-¿Lola, damos un paseo por la playa?-¡Genial! El estiramiento de los músculos con la brisa marina serán beneficiosos para mi juventud, Pepe. Vamos…
-¿A dónde?
-¿No has dicho que demos un paseo por la playa con tufillo marinero?
-Sí… ¿Pero has visto cómo vas?
-Espera que me miro… Voy estupenda de la muerte, con pamela y traje de baño. Como las ricas de mi pueblo.
-Lola llevas bolso y encima de lentejuelas.
-¿Y? Elegante, pero informal.
-Lola no me seas ridícula y deja el bolso.
-Ni hablar del peluquín. Me lo pueden robar. Además, dentro llevo mis chismes.
-¿Qué chismes llevas para dar un paseo entre la arena y el mar?
-Azúcar para las agujetas por si en el paseo me resiento. Tiritas por si me hago alguna herida, agua por si me entra sed. El trapo del volvo. El…
-¿El trapo del polvo? Lola deja el bolso.
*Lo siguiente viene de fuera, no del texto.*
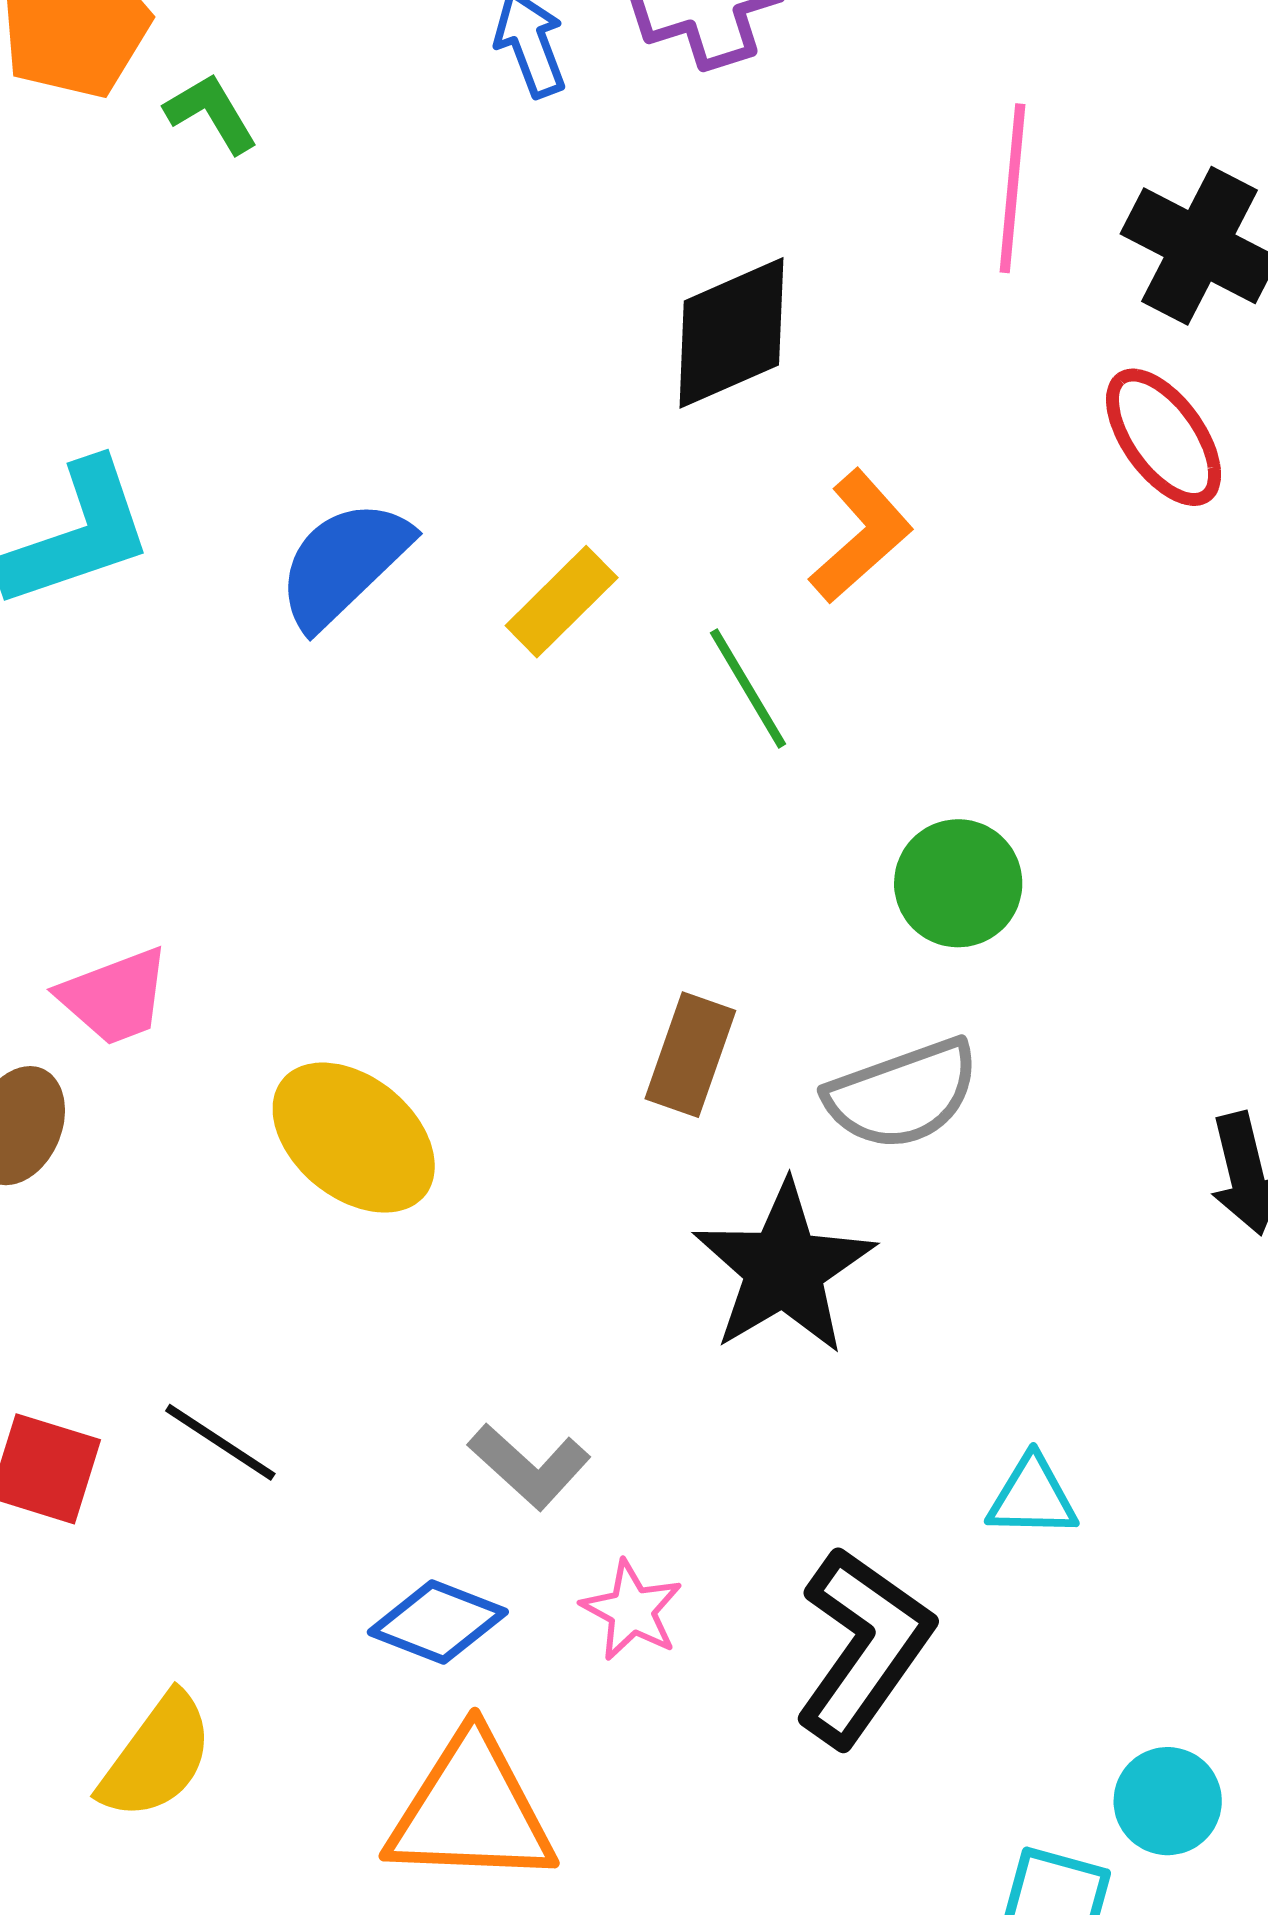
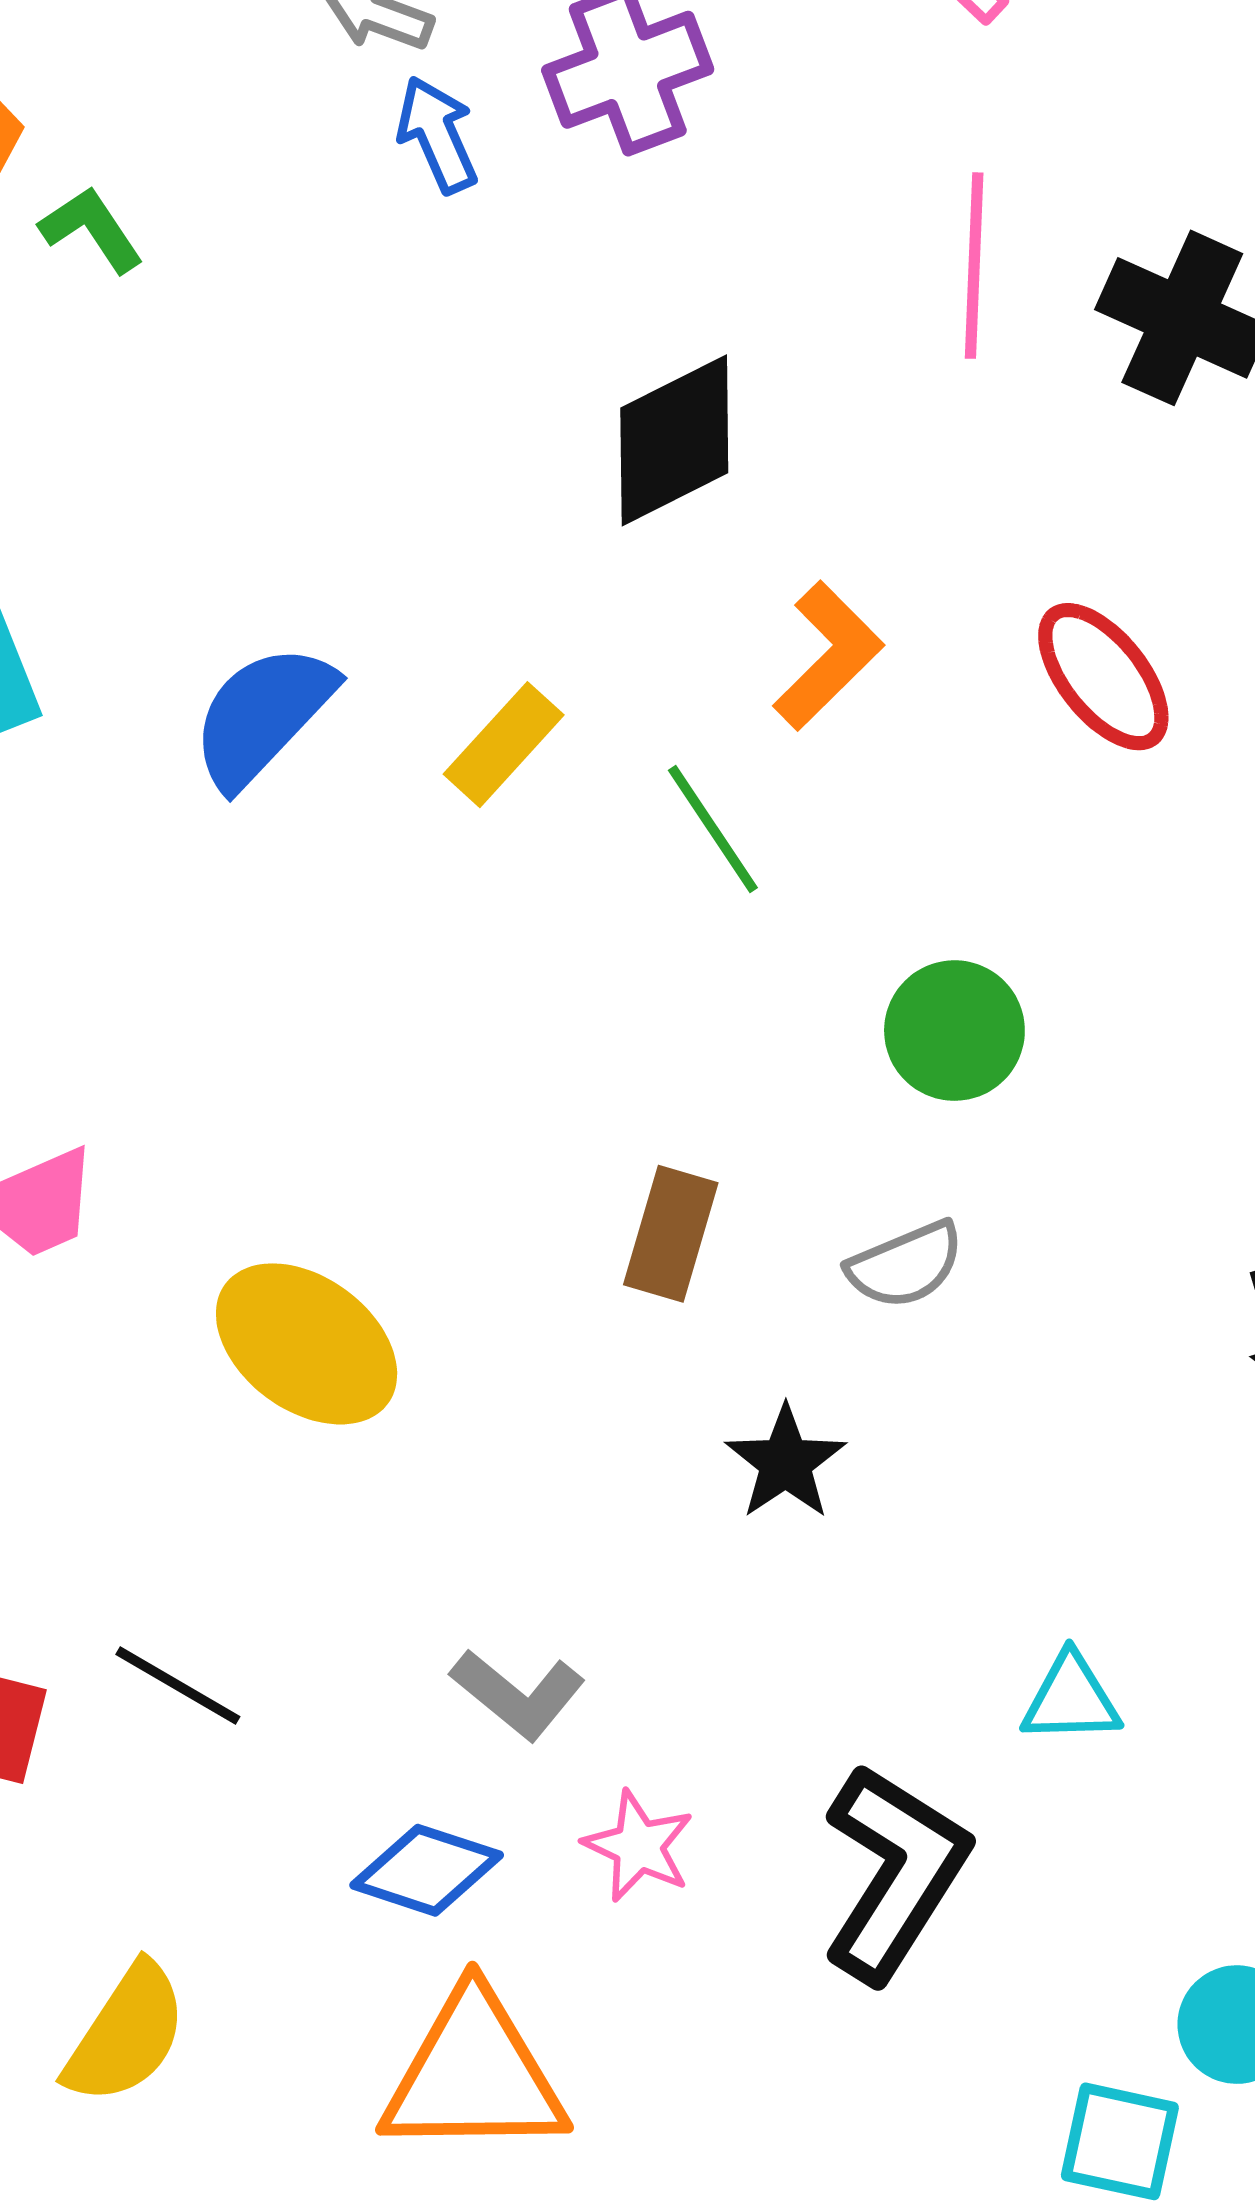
red ellipse: (1164, 437) -> (1103, 677), moved
gray semicircle: (902, 1094) -> (905, 1265), size x0.7
black star: (784, 1268) -> (786, 1463), size x0.6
-Bueno, no es un trapo sino un plumero plegable.
-Peor me lo pones. Deja el bolso, Lola.
-No. Eres muy delicado y te puede molestar la arena. Yo te la quito con el plumero.
-Lola, deja el bolso.
-No me da la gana. ¿Te has visto tú cómo vas?
-¿Qué me pasa?
-Vas a pasear con zapatos de invierno y calcetines? Al menos quítate los zapatos y ponte las sandalias de goma. Eso sí, no te quites los calcetines, no vaya a ser que cojas frío.
-Lola, estamos a treinta y cinco grados.
-Entonces que haces con zapatos y calcetines en la playa?
-Lo que me da la gana. Vamos…
-Vamos… ¡Anda! Mira Pepe a Josito y Paquito. ¿Qué hacen paseando con unas sillas de la mano?
-Mis amigos son prácticos. Si se cansan, se sientan.
-Pepe vete a por nuestras sillas. Yo también quiero.
-Lola, no voy, es incomodísimo pasear así.
-Pepe vete a por las sillas… ¡Ah! ¿No son Mari Pili y Aurorita, aquellas?
-Sí, creo que sí.
-¿Qué llevan en los hombros?
-No tengo prismáticos, Lola.
-Pues también vete a por ellos…Y trae las toallas y las cremas… ¡Ah! Y los periódicos.
-¿Para qué necesitas todo eso, Lola, si estamos paseando?
-Para llevar más cosas que ellos.
-Lola, cada vez estás más cencerro.
-Pepe, no me discutas y vete. Yo te espero aquí. Por cierto, se me olvidaba, trae la sombrilla.
-¿La sombrilla para pasear?
-Sí, las ricas de mi pueblo pasean con parasol. ¿Has visto las fotos de cuando veraneaba Alfonso XIII? Las damas iban con sombrillas. Yo, también. De paso, trae la nevera con los víveres. En el camino nos puede entrar hambre. ¡Ah! Y las chaquetas y ls chubasqueros.
-Yo creo que mejor te traigo la maleta, también, y así paseamos más completos.
-Gran idea, pepe. Vete, yo te espero.
-Sí, espérame. Ahora vuelvo. Tardaré una hora, hora y media.
-¿Tanto, Pepe?
-Sí, Lola, en lo que me doy un paseo yo solito tan a gusto. ¡Hasta luego!